TASK INSTRUCTIONS →
1. According to the article on vinyl and tape sales, how many cassette units were sold?
2. Pick up the article on vinyl and tape sales after its final sentence and write the next part.

SOURCE PASSAGE →
——————

Vinyl and tape sales boom as Chicago label launches 78 rpm series
Vinyl sales are at their highest since the 1990s according to new figures, outselling CDs for the first time since the 1980s.
Music industry body the British Phonographic Industry (BPI) reported 4.8 million sales of items on vinyl, constituting 18% of the entire market. Although the top four highest sellers were classic albums by Fleetwood Mac, Oasis, Amy Winehouse and Nirvana, half of the top ten in 2020 was made up of new albums by Harry Styles, Kylie Minogue, AC/DC, IDLES and Arctic Monkeys.
Cassette sales also recorded a boom year, doubling last year’s official tally to sell 157,000 units.
BPI boss Geoff Taylor described the results as “remarkable” in a year when many retail outlets have been closed. “The surge in sales despite retail closures demonstrates the timeless appeal of collectable physical formats alongside the seamless connectivity of streaming,” he said.

——————

Keypoint coordinate data →
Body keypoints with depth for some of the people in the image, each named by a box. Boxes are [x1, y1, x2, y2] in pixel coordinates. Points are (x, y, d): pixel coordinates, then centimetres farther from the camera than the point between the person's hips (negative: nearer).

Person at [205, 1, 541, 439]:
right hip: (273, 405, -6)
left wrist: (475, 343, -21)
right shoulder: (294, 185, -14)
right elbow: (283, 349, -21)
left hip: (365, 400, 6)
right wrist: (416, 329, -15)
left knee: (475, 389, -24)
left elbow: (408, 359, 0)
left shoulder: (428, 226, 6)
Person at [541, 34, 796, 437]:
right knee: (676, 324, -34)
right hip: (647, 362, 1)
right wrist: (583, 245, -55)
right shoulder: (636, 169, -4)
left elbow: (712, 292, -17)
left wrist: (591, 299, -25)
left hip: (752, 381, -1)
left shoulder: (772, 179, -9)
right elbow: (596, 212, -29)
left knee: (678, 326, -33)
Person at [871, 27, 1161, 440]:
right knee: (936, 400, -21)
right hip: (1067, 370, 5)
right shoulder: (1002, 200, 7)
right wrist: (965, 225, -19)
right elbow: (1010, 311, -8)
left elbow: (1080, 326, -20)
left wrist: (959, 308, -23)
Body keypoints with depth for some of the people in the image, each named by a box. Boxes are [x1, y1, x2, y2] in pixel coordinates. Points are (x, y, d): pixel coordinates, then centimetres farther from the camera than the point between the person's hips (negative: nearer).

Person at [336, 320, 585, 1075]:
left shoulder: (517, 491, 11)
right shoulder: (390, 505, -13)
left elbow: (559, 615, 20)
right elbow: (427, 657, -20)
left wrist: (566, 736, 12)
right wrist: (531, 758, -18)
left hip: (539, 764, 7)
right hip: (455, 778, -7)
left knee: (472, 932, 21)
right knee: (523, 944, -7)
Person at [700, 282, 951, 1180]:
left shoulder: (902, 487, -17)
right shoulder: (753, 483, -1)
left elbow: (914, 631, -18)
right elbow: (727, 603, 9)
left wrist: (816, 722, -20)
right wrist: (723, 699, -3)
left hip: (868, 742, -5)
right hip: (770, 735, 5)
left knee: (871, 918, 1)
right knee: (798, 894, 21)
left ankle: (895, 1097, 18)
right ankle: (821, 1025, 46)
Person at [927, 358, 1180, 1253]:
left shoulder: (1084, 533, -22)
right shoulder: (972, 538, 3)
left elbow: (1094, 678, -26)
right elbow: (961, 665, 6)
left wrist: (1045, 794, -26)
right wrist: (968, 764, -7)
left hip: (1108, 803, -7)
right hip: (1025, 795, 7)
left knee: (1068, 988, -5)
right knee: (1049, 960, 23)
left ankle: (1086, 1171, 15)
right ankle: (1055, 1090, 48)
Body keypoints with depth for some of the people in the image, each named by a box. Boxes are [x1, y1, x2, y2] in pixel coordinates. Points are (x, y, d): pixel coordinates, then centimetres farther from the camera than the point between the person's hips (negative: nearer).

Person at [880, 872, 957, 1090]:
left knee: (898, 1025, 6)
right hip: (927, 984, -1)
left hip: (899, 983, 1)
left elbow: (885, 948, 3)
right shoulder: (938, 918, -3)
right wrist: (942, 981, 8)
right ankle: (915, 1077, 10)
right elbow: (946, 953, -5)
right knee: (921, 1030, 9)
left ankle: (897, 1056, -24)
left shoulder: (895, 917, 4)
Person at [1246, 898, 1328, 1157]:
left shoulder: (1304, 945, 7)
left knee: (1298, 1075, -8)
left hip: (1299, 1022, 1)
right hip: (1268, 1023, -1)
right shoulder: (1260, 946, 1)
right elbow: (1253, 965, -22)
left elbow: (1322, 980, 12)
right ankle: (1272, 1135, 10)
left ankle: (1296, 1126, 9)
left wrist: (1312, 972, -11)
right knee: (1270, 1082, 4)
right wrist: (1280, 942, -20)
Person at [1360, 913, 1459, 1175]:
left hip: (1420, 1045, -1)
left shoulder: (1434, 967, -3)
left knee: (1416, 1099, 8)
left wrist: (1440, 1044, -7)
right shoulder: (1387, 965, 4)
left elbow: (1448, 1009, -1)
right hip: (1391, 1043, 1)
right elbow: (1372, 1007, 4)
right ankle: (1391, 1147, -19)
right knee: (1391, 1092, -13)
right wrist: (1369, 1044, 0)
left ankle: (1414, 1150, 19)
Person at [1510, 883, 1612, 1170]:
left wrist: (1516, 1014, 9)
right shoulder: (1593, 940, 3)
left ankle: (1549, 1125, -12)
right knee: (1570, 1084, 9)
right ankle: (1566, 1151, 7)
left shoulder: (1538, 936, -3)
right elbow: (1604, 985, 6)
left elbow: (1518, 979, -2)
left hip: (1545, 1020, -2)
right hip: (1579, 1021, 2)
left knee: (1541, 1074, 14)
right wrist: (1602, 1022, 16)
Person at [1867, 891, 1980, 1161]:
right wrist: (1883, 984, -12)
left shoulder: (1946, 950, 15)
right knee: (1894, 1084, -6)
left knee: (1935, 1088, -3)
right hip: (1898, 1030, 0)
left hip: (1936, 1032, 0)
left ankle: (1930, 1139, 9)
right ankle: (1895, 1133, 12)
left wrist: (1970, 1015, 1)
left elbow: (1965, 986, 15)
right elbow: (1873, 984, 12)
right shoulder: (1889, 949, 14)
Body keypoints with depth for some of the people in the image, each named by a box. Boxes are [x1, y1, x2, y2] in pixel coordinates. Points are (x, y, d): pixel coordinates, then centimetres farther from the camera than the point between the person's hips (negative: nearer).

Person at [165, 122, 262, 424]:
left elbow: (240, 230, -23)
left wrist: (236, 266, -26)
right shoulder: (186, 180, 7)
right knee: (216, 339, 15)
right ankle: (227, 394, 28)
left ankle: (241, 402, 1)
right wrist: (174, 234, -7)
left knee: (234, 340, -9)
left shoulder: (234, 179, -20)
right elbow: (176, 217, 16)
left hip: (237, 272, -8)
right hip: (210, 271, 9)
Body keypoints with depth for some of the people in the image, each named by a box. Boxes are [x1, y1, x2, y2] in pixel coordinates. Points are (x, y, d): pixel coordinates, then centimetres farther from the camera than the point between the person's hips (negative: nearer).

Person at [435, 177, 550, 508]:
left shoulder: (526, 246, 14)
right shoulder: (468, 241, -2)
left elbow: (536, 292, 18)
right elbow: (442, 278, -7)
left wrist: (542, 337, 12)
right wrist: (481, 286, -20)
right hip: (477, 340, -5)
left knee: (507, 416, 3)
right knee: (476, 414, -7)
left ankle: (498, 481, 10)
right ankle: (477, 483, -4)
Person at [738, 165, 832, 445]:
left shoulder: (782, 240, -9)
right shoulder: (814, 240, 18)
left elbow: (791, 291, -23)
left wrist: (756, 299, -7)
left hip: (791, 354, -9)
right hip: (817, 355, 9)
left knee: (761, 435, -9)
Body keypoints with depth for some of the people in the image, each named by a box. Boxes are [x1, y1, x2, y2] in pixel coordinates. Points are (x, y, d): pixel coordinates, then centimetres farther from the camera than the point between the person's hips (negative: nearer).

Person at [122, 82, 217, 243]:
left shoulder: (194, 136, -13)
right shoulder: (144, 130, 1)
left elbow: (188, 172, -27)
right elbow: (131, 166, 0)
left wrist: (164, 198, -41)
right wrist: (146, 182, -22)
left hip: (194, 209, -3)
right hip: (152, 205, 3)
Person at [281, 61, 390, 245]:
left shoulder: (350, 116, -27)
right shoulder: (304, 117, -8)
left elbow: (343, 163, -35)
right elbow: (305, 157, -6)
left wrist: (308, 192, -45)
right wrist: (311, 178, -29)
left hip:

——————

ANSWERS BY ITEM →
1. 157,000 units.

2.
Meanwhile, the new trend towards adopted older formats has been taken one step further by Chicago record label Pristinus, who have resurrected the 78 RPM shellac disc for a new series of 10” singles. The first, a pressing of ‘Catnapping 1992’ by Dublin-based experimental contemporary classical composer Daniel Figgis, is limited to 20 copies retailing at $50 each.
A statement from the label explains: “Not so much a label as a project, Pristinus aims to explore the sound of contemporary music through the filter of the archaic medium of the shellac 78 rpm disc. Produced in strictly limited physical editions, releases for Pristinus will include a range of textures and international voices. For those who love the sound of shellac scratch, Pristinus aims to scratch that itch.”